Copy the text of the entries below, substituting "lap pool" for "swimming pool" everywhere it occurs and leaving everything else unchanged. Do not include the pictures in your answer.

--- Exercise material ---
━━━━━━━━━━
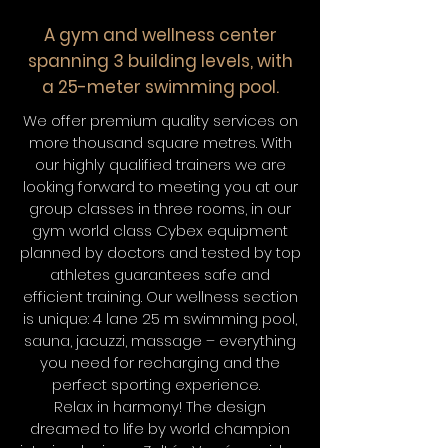
A gym and wellness center
spanning 3 building levels, with
a 25-meter swimming pool.
We offer premium quality services on
more thousand square metres. With
our highly qualified trainers we are
looking forward to meeting you at our
group classes in three rooms, in our
gym world class Cybex equipment
planned by doctors and tested by top
athletes guarantees safe and
efficient training. Our wellness section
is unique: 4 lane 25 m swimming pool,
sauna, jacuzzi, massage – everything
you need for recharging and the
perfect sporting experience.
Relax in harmony! The design
dreamed to life by world champion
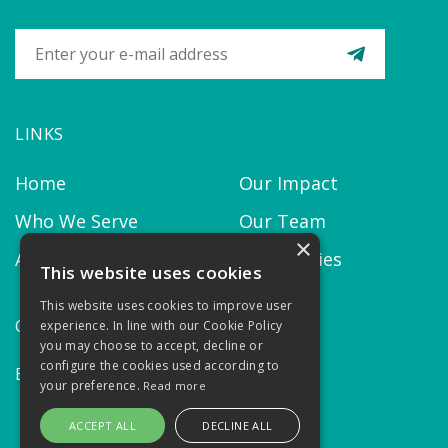
LINKS
Home
Our Impact
Who We Serve
Our Team
×
About us
Our Policies
This website uses cookies
This website uses cookies to improve user
CONTACT
experience. In line with our Cookie Policy
you may choose to accept, decline or
configure the cookies used according to
Email:
contact@thekairosproject.com
your preference.
Read more
ACCEPT ALL
DECLINE ALL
━━━━━━━━━━
--- Output of the exercise ---
A gym and wellness center
spanning 3 building levels, with
a 25-meter lap pool.
We offer premium quality services on
more thousand square metres. With
our highly qualified trainers we are
looking forward to meeting you at our
group classes in three rooms, in our
gym world class Cybex equipment
planned by doctors and tested by top
athletes guarantees safe and
efficient training. Our wellness section
is unique: 4 lane 25 m lap pool,
sauna, jacuzzi, massage – everything
you need for recharging and the
perfect sporting experience.
Relax in harmony! The design
dreamed to life by world champion
LINKS
Home
Our Impact
Who We Serve
Our Team
×
About us
Our Policies
This website uses cookies
This website uses cookies to improve user
CONTACT
experience. In line with our Cookie Policy
you may choose to accept, decline or
configure the cookies used according to
Email:
contact@thekairosproject.com
your preference.
Read more
ACCEPT ALL
DECLINE ALL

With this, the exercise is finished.